Photo data from measuring devices:
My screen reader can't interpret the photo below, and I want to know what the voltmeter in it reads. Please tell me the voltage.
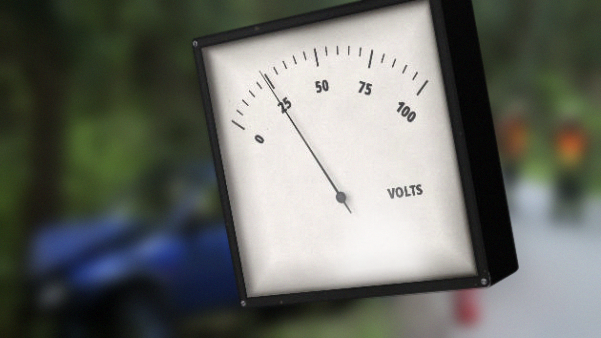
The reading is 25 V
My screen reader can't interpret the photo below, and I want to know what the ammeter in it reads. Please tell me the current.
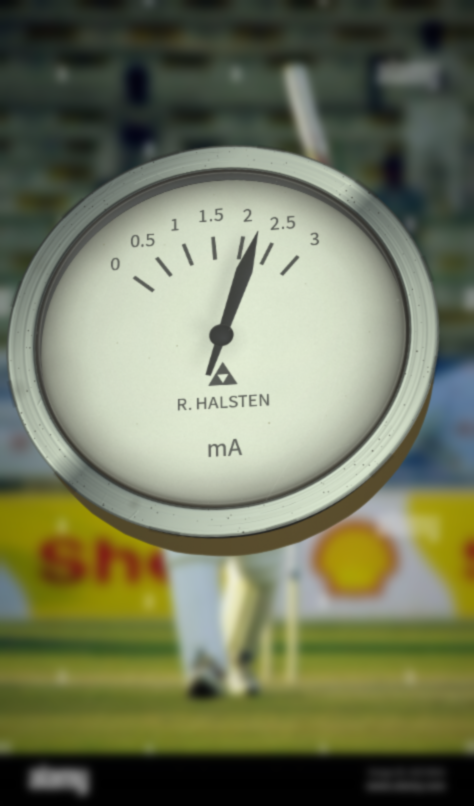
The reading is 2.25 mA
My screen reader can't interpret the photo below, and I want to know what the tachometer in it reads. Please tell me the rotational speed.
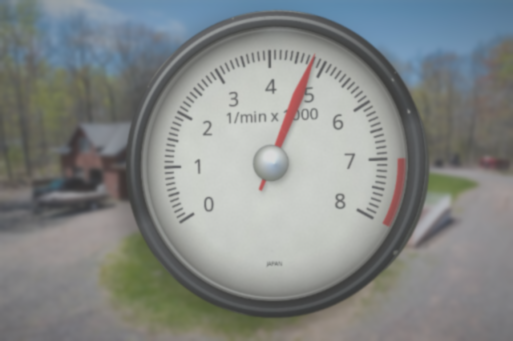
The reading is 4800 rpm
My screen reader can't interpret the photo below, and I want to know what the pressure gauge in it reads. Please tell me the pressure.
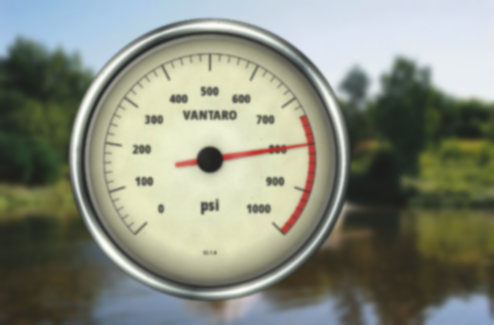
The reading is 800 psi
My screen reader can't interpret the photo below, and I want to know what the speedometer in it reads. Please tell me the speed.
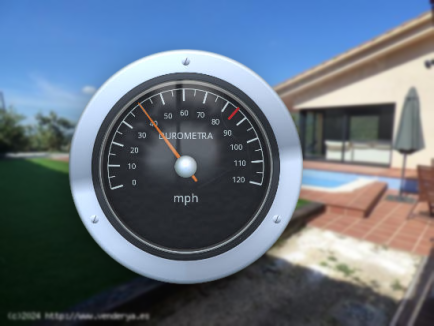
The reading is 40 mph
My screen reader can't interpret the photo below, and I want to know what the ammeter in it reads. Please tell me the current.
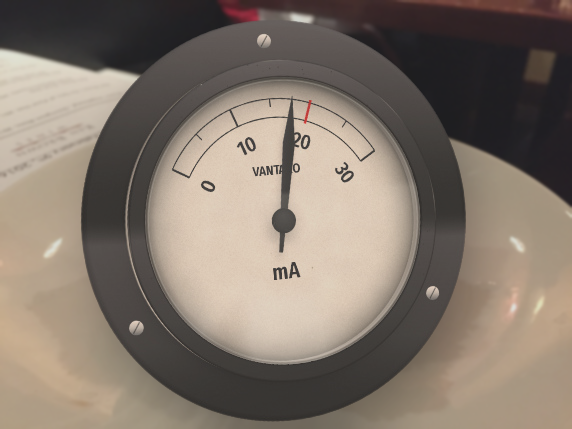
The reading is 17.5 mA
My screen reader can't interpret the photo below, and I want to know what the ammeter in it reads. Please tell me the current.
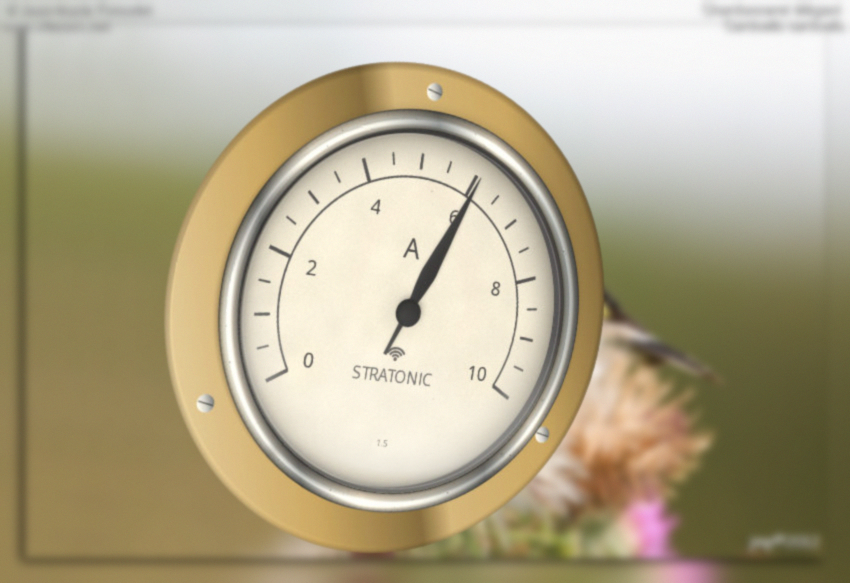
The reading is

Assigned task: Recast all the items above as a JSON list of strings, one string per line, with blank lines omitted. Leave the picture lines out of the list.

Task output:
[
  "My screen reader can't interpret the photo below, and I want to know what the voltmeter in it reads. Please tell me the voltage.",
  "The reading is 25 V",
  "My screen reader can't interpret the photo below, and I want to know what the ammeter in it reads. Please tell me the current.",
  "The reading is 2.25 mA",
  "My screen reader can't interpret the photo below, and I want to know what the tachometer in it reads. Please tell me the rotational speed.",
  "The reading is 4800 rpm",
  "My screen reader can't interpret the photo below, and I want to know what the pressure gauge in it reads. Please tell me the pressure.",
  "The reading is 800 psi",
  "My screen reader can't interpret the photo below, and I want to know what the speedometer in it reads. Please tell me the speed.",
  "The reading is 40 mph",
  "My screen reader can't interpret the photo below, and I want to know what the ammeter in it reads. Please tell me the current.",
  "The reading is 17.5 mA",
  "My screen reader can't interpret the photo below, and I want to know what the ammeter in it reads. Please tell me the current.",
  "The reading is"
]